BTW, there’s much less reason to use these approximations on modern hardware.
Divps instruction (32-bit float divide, the precise version) was relatively slow back then, e.g. on AMD K8 it had 18-30 cycles both latency and throughput, 21 cycles on AMD Jaguar, Core 2 Duo did in 6-18 cycles.
Fortunately, they fixed the CPUs. Skylake has 11 cycles latency of that instruction, Ryzen 10 cycles.
It’s similar for square root. Modern CPUs compute non-approximated 32-bit sqrt(x) in 9-12 cycles (Ryzen being the fastest at 9-10 but Skylake ain’t bad either at 12 cycles), old CPUs were spending like 20-40 cycles on that.
> it's quite common that floating point ops throwaway bits (i.e. beyond the epsilon) will be numerically different between vendors.

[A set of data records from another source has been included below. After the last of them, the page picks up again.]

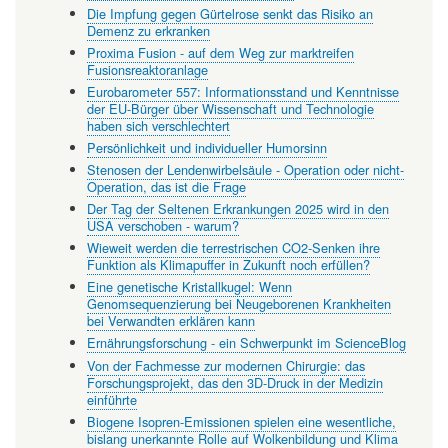
Die Impfung gegen Gürtelrose senkt das Risiko an
Demenz zu erkranken
Proxima Fusion - auf dem Weg zur marktreifen
Fusionsreaktoranlage
Eurobarometer 557: Informationsstand und Kenntnisse
der EU-Bürger über Wissenschaft und Technologie
haben sich verschlechtert
Persönlichkeit und individueller Humorsinn
Stenosen der Lendenwirbelsäule - Operation oder nicht-
Operation, das ist die Frage
Der Tag der Seltenen Erkrankungen 2025 wird in den
USA verschoben - warum?
Wieweit werden die terrestrischen CO2-Senken ihre
Funktion als Klimapuffer in Zukunft noch erfüllen?
Eine genetische Kristallkugel: Wenn
Genomsequenzierung bei Neugeborenen Krankheiten
bei Verwandten erklären kann
Ernährungsforschung - ein Schwerpunkt im ScienceBlog
Von der Fachmesse zur modernen Chirurgie: das
Forschungsprojekt, das den 3D-Druck in der Medizin
einführte
Biogene Isopren-Emissionen spielen eine wesentliche,
bislang unerkannte Rolle auf Wolkenbildung und Klima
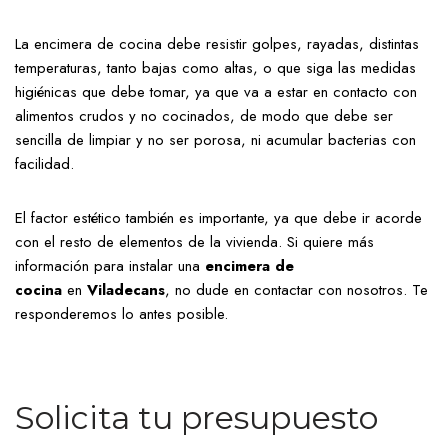
La encimera de cocina debe resistir golpes, rayadas, distintas
temperaturas, tanto bajas como altas, o que siga las medidas
higiénicas que debe tomar, ya que va a estar en contacto con
alimentos crudos y no cocinados, de modo que debe ser
sencilla de limpiar y no ser porosa, ni acumular bacterias con
facilidad.
El factor estético también es importante, ya que debe ir acorde
con el resto de elementos de la vivienda. Si quiere más
información para instalar una
encimera de
cocina
en
Viladecans
, no dude en contactar con nosotros. Te
responderemos lo antes posible.
Solicita tu presupuesto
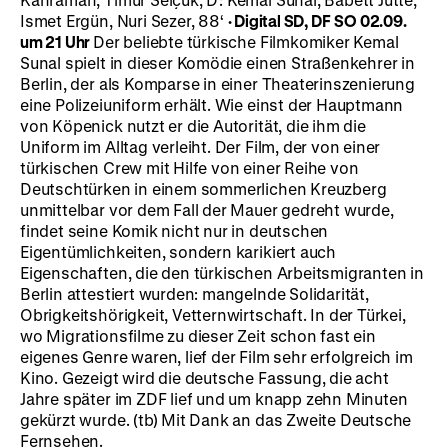
Ismet Ergün, Nuri Sezer, 88‘
·
Digital SD, DF
SO 02.09.
um 21 Uhr
Der beliebte türkische Filmkomiker Kemal
Sunal spielt in dieser Komödie einen Straßenkehrer in
Berlin, der als Komparse in einer Theaterinszenierung
eine Polizeiuniform erhält. Wie einst der Hauptmann
von Köpenick nutzt er die Autorität, die ihm die
Uniform im Alltag verleiht. Der Film, der von einer
türkischen Crew mit Hilfe von einer Reihe von
Deutschtürken in einem sommerlichen Kreuzberg
unmittelbar vor dem Fall der Mauer gedreht wurde,
findet seine Komik nicht nur in deutschen
Eigentümlichkeiten, sondern karikiert auch
Eigenschaften, die den türkischen Arbeitsmigranten in
Berlin attestiert wurden: mangelnde Solidarität,
Obrigkeitshörigkeit, Vetternwirtschaft. In der Türkei,
wo Migrationsfilme zu dieser Zeit schon fast ein
eigenes Genre waren, lief der Film sehr erfolgreich im
Kino. Gezeigt wird die deutsche Fassung, die acht
Jahre später im ZDF lief und um knapp zehn Minuten
gekürzt wurde. (tb) Mit Dank an das Zweite Deutsche
Fernsehen.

I think these implementation-specific shenanigans only applied to legacy x87 instructions which used 80-bit registers. SSE and AVX instructions operate on 32 or 64-bit floats. The math there, including rounding behavior, is well specified in these IEEE standards.

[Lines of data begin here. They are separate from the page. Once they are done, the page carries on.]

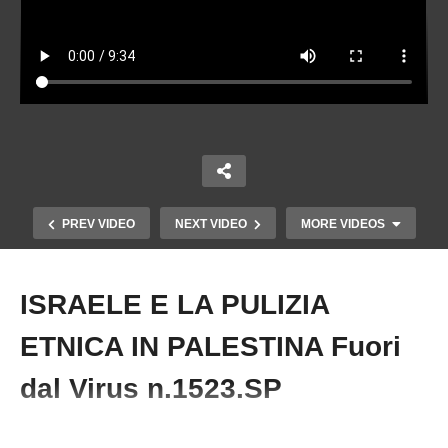
PREV VIDEO
NEXT VIDEO
MORE VIDEOS
ISRAELE E LA PULIZIA
Copy Embed Code
ETNICA IN PALESTINA Fuori
dal Virus n.1523.SP
#Palestina #Gaza #Israele #AlessandrodiBattista #RulaJebreal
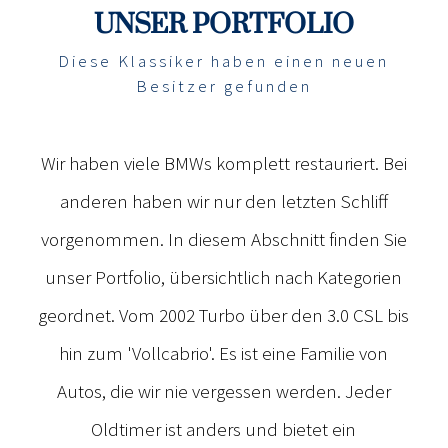
UNSER PORTFOLIO
Diese Klassiker haben einen neuen
Besitzer gefunden
Wir haben viele BMWs komplett restauriert. Bei
anderen haben wir nur den letzten Schliff
vorgenommen. In diesem Abschnitt finden Sie
unser Portfolio, übersichtlich nach Kategorien
geordnet. Vom 2002 Turbo über den 3.0 CSL bis
hin zum 'Vollcabrio'. Es ist eine Familie von
Autos, die wir nie vergessen werden. Jeder
Oldtimer ist anders und bietet ein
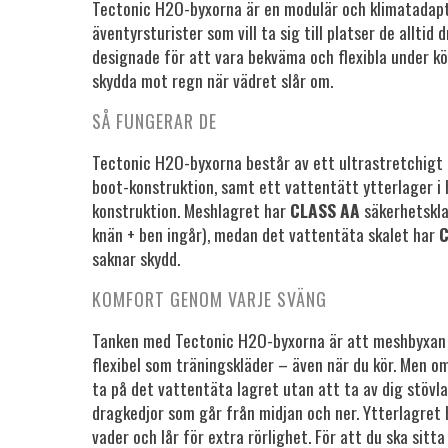
Tectonic H2O-byxorna är en modulär och klimatadapt
äventyrsturister som vill ta sig till platser de alltid
designade för att vara bekväma och flexibla under k
skydda mot regn när vädret slår om.
SÅ FUNGERAR DE
Tectonic H2O-byxorna består av ett ultrastretchigt 
boot-konstruktion, samt ett vattentätt ytterlager i
konstruktion. Meshlagret har
CLASS AA
säkerhetskla
knän + ben ingår), medan det vattentäta skalet har
C
saknar skydd.
KOMFORT GENOM VARJE SVÄNG
Tanken med Tectonic H2O-byxorna är att meshbyxan 
flexibel som träningskläder – även när du kör. Men o
ta på det vattentäta lagret utan att ta av dig stövla
dragkedjor som går från midjan och ner. Ytterlagret h
vader och lår för extra rörlighet. För att du ska sitt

It abuses AES instructions to generate long pseudo-random sequence of bits, then re-interprets these bits as floats, does some FP math on these numbers, and saves the output.
I’ve tested addition, multiplication, FMA, and float to integer conversions. All 4 output files, 1 GB / each, are bitwise equal between AMD desktop and Intel laptop.
> It abuses AES instructions to generate long pseudo-random sequence of bits, then re-interprets these bits as floats, does some FP math on these numbers, and saves the output.
Nice work! I'd be extremely curious to see if this still holds on intrinsics like `_mm512_exp2a23_round_ps` or `_mm512_rsqrt14_ps` (I'd wager it probably won't).
I don’t have AVX512 capable hardware in this house. Lately, I mostly develop for desktop and embedded. For both use cases AVX512 is safe to ignore, as the market penetration is next to none.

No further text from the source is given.